O QUE FAZER
- a) No texto sobre oxigenoterapia, reescreva em forma de lista o parágrafo que começa com "O uso da oxigenoterapia é indicado", mantendo os fatos principais.
- b) Retome o texto sobre oxigenoterapia e continue a escrita a partir da última frase.

TRECHO ESCOLHIDO
- - - - -

Oxigenoterapia: o que é e quando é necessário?

 

A oxigenoterapia é um tratamento médico que consiste na administração de oxigênio adicional a pacientes que apresentam dificuldades respiratórias ou níveis insuficientes de oxigênio no sangue. Essa terapia é fundamental em diversas situações clínicas, contribuindo para a melhoria da oxigenação tecidual e, consequentemente, para a recuperação do paciente. O oxigênio pode ser administrado de várias formas, incluindo cilindros, concentradores de oxigênio e sistemas de ventilação mecânica, dependendo da gravidade da condição do paciente e das necessidades específicas de cada caso.

O uso da oxigenoterapia é indicado em uma variedade de condições médicas. Entre as principais estão as doenças pulmonares, como a Doença Pulmonar Obstrutiva Crônica (DPOC), pneumonia, asma grave e fibrose pulmonar. Além disso, é frequentemente utilizada em situações de emergência, como em casos de choque hipovolêmico, infarto do miocárdio e acidentes vasculares cerebrais (AVCs), onde a rápida oxigenação é crucial para evitar danos permanentes aos órgãos. Em ambientes hospitalares, a oxigenoterapia é um recurso vital nas unidades de terapia intensiva e em emergências.

- - - - -

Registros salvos
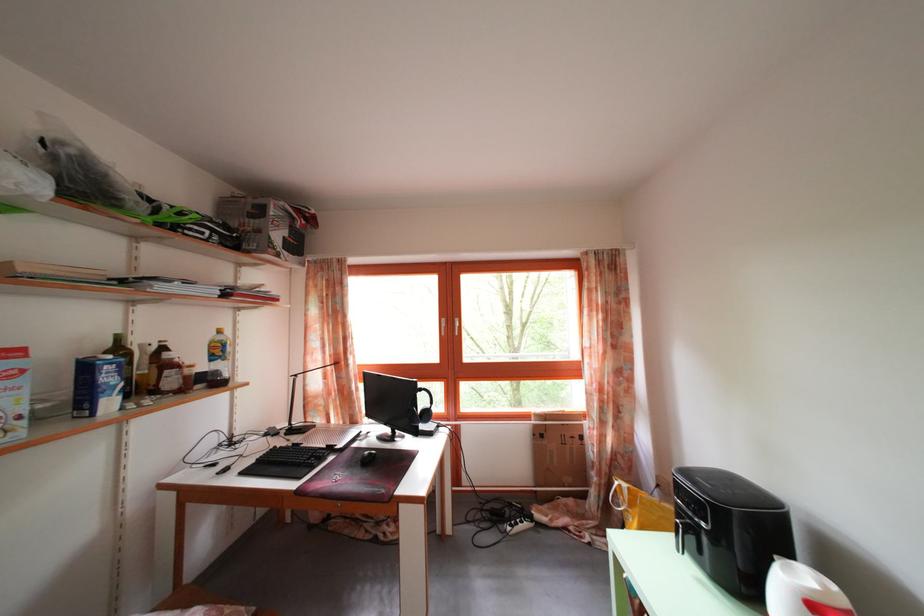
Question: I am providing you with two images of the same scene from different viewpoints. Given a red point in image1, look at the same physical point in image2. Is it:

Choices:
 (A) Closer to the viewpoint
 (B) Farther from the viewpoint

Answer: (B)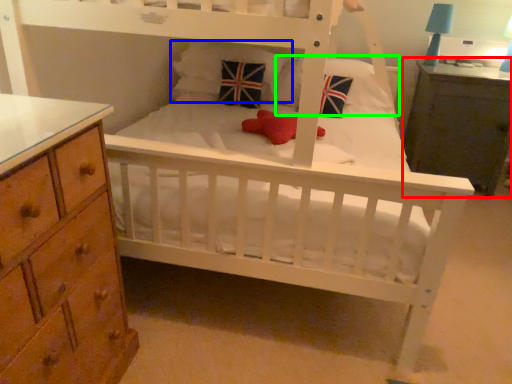
Question: Which object is positioned closest to nightstand (highlighted by a red box)? Select from pillow (highlighted by a blue box) and pillow (highlighted by a green box).

Choices:
 (A) pillow
 (B) pillow

Answer: (B)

- - - - -

RESPOSTAS
- a)
- A oxigenoterapia é indicada em várias condições médicas.
- Doenças pulmonares: DPOC, pneumonia, asma grave e fibrose pulmonar.
- Emergências: choque hipovolêmico, infarto do miocárdio e AVCs. Nesses casos, oxigenar rápido é crucial para evitar danos permanentes aos órgãos.
- Nos hospitais, é um recurso vital nas UTIs e nas emergências.

- b)
A determinação da necessidade de oxigenoterapia deve ser feita por um profissional de saúde, que avaliará os sinais vitais do paciente, a saturação de oxigênio e outros parâmetros clínicos. A saturação de oxigênio é medida através de um oxímetro de pulso, um dispositivo simples que fornece informações rápidas sobre a quantidade de oxigênio no sangue. Quando os níveis estão abaixo de 92%, a intervenção com oxigenoterapia pode ser essencial para prevenir complicações e melhorar a qualidade de vida do paciente.

Embora a oxigenoterapia seja um tratamento eficaz e muitas vezes salvador, é importante lembrar que sua administração deve ser feita de forma controlada e monitorada. O excesso de oxigênio pode causar efeitos adversos, como toxicidade pulmonar e prejuízos à função respiratória. Portanto, o acompanhamento médico é fundamental para garantir que a oxigenoterapia seja realizada de maneira segura e eficaz, promovendo a recuperação do paciente e a sua reintegração ao cotidiano.